> **INSTRUCTIONS FOR THE TASK**: What you return must match the listing exactly, with every image removed.

> **DATASET EXCERPT**:
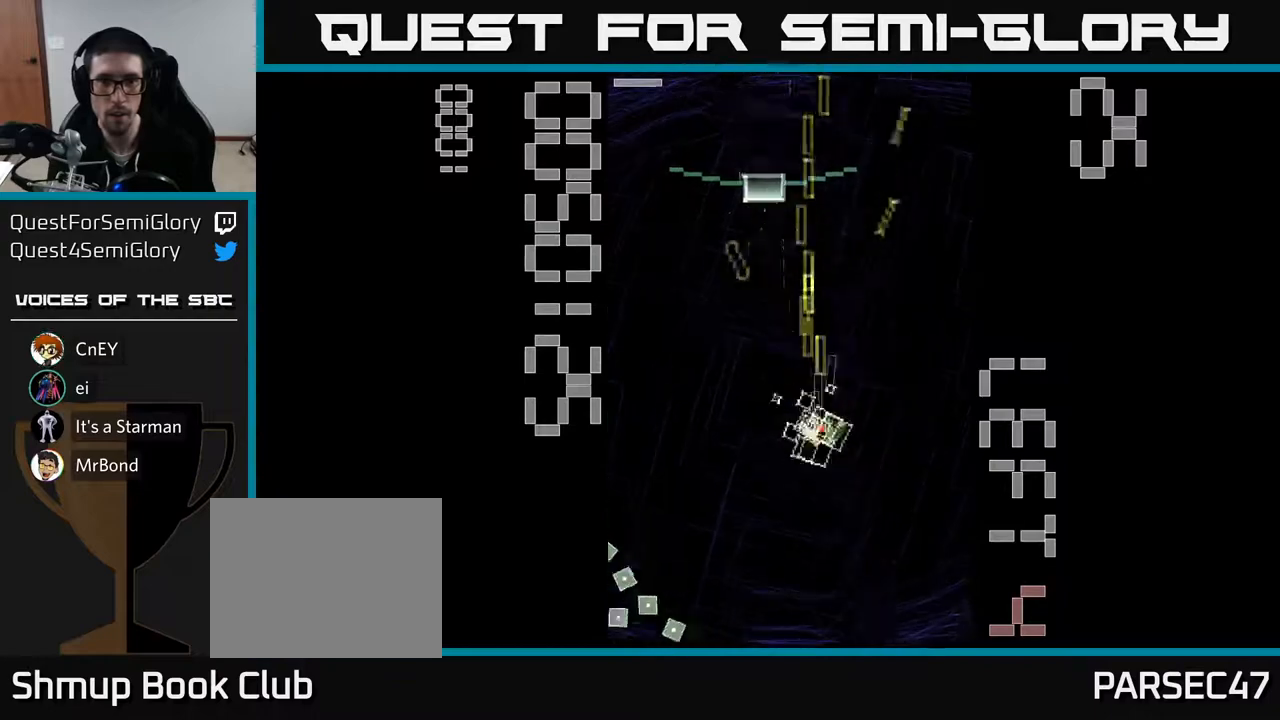
{"buttons": ["X", "R2", "DPAD_DOWN"], "left_stick": "center", "events": [[17, "DPAD_LEFT", "down"], [117, "DPAD_LEFT", "up"], [367, "DPAD_UP", "up"], [367, "X", "up"], [417, "DPAD_DOWN", "down"], [483, "X", "down"]]}
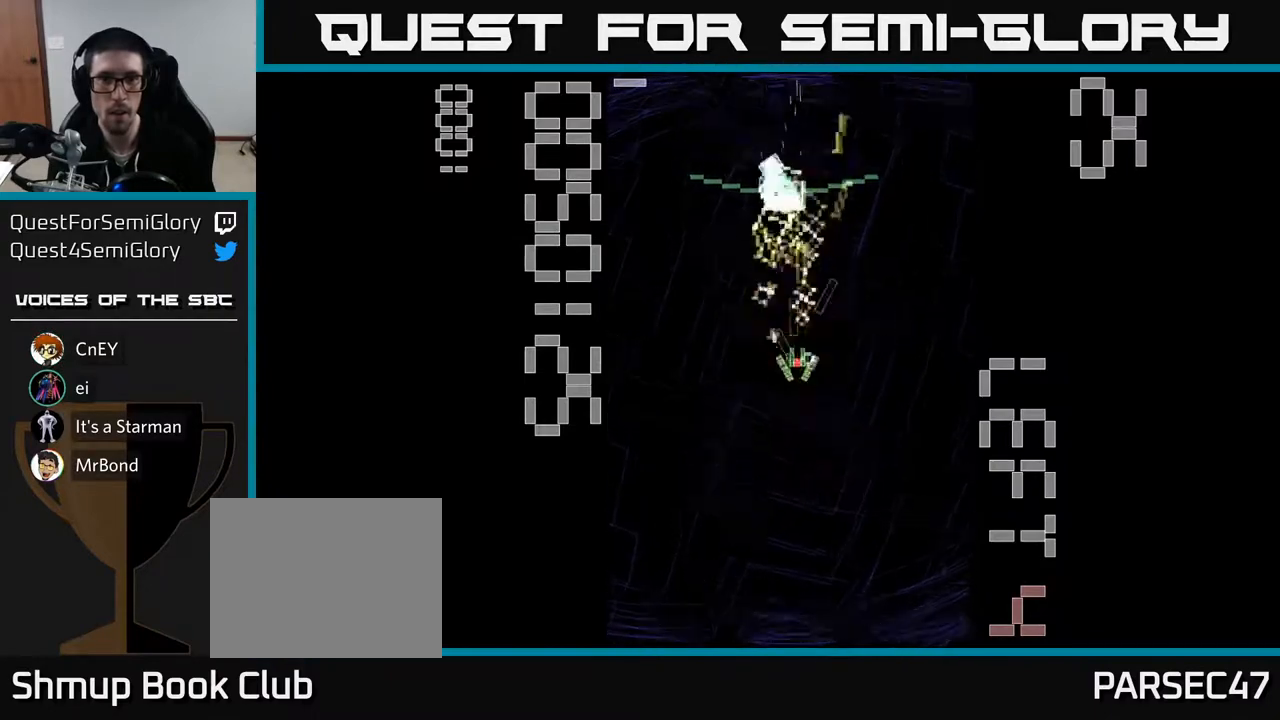
{"buttons": ["R2", "DPAD_UP"], "left_stick": "center", "events": [[233, "DPAD_DOWN", "up"], [233, "DPAD_RIGHT", "down"], [283, "DPAD_RIGHT", "up"], [283, "DPAD_UP", "down"], [383, "X", "up"]]}
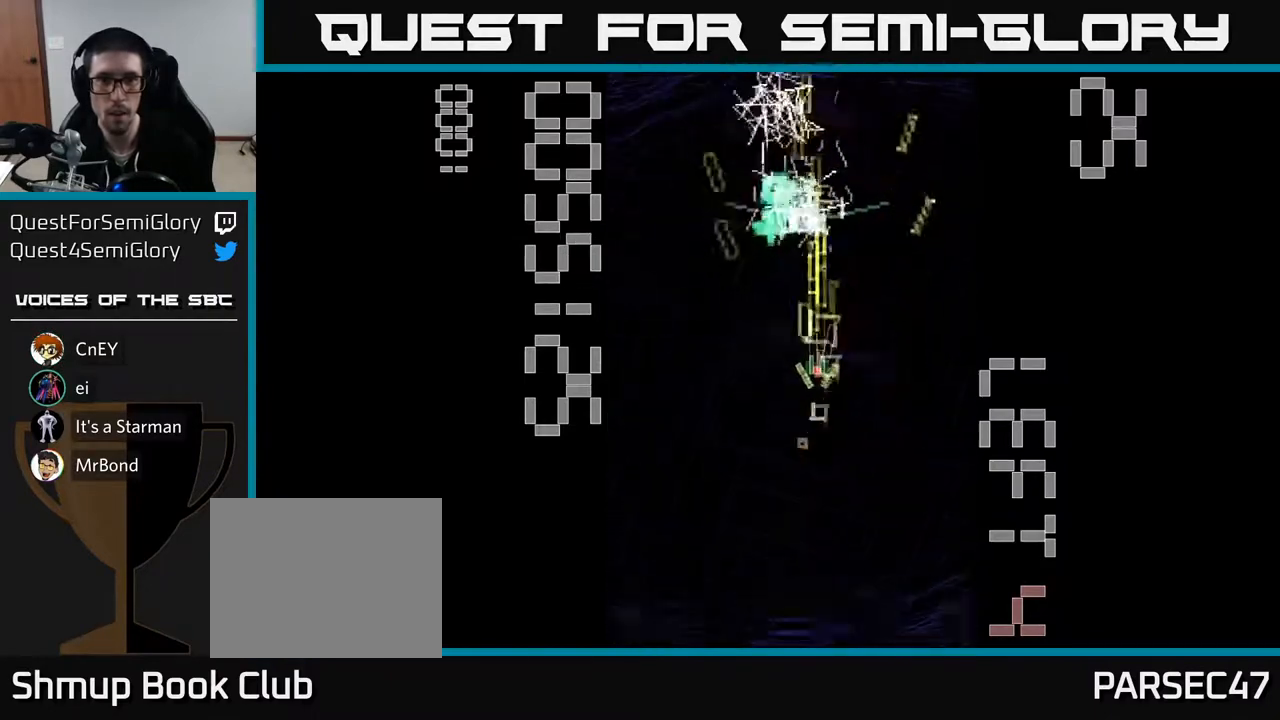
{"buttons": ["R2", "DPAD_DOWN"], "left_stick": "center", "events": [[17, "DPAD_UP", "up"], [33, "DPAD_UP", "down"], [183, "DPAD_LEFT", "down"], [350, "DPAD_LEFT", "up"], [367, "DPAD_RIGHT", "down"], [367, "DPAD_UP", "up"], [500, "DPAD_DOWN", "down"], [500, "DPAD_RIGHT", "up"]]}
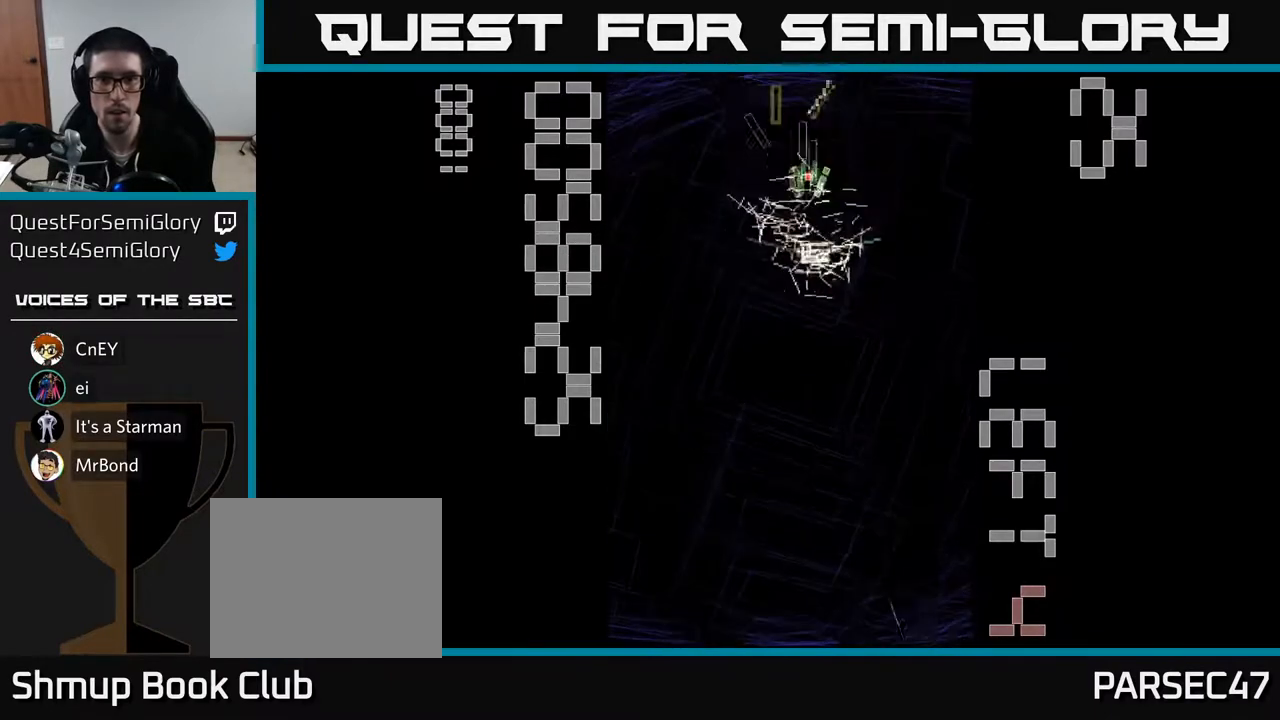
{"buttons": [], "left_stick": "center", "events": [[283, "DPAD_DOWN", "up"], [283, "R2", "up"]]}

> **EXPECTED ANSWER**:
{"buttons": ["X", "R2", "DPAD_DOWN"], "left_stick": "center", "events": [[17, "DPAD_LEFT", "down"], [117, "DPAD_LEFT", "up"], [367, "DPAD_UP", "up"], [367, "X", "up"], [417, "DPAD_DOWN", "down"], [483, "X", "down"]]}
{"buttons": ["R2", "DPAD_UP"], "left_stick": "center", "events": [[233, "DPAD_DOWN", "up"], [233, "DPAD_RIGHT", "down"], [283, "DPAD_RIGHT", "up"], [283, "DPAD_UP", "down"], [383, "X", "up"]]}
{"buttons": ["R2", "DPAD_DOWN"], "left_stick": "center", "events": [[17, "DPAD_UP", "up"], [33, "DPAD_UP", "down"], [183, "DPAD_LEFT", "down"], [350, "DPAD_LEFT", "up"], [367, "DPAD_RIGHT", "down"], [367, "DPAD_UP", "up"], [500, "DPAD_DOWN", "down"], [500, "DPAD_RIGHT", "up"]]}
{"buttons": [], "left_stick": "center", "events": [[283, "DPAD_DOWN", "up"], [283, "R2", "up"]]}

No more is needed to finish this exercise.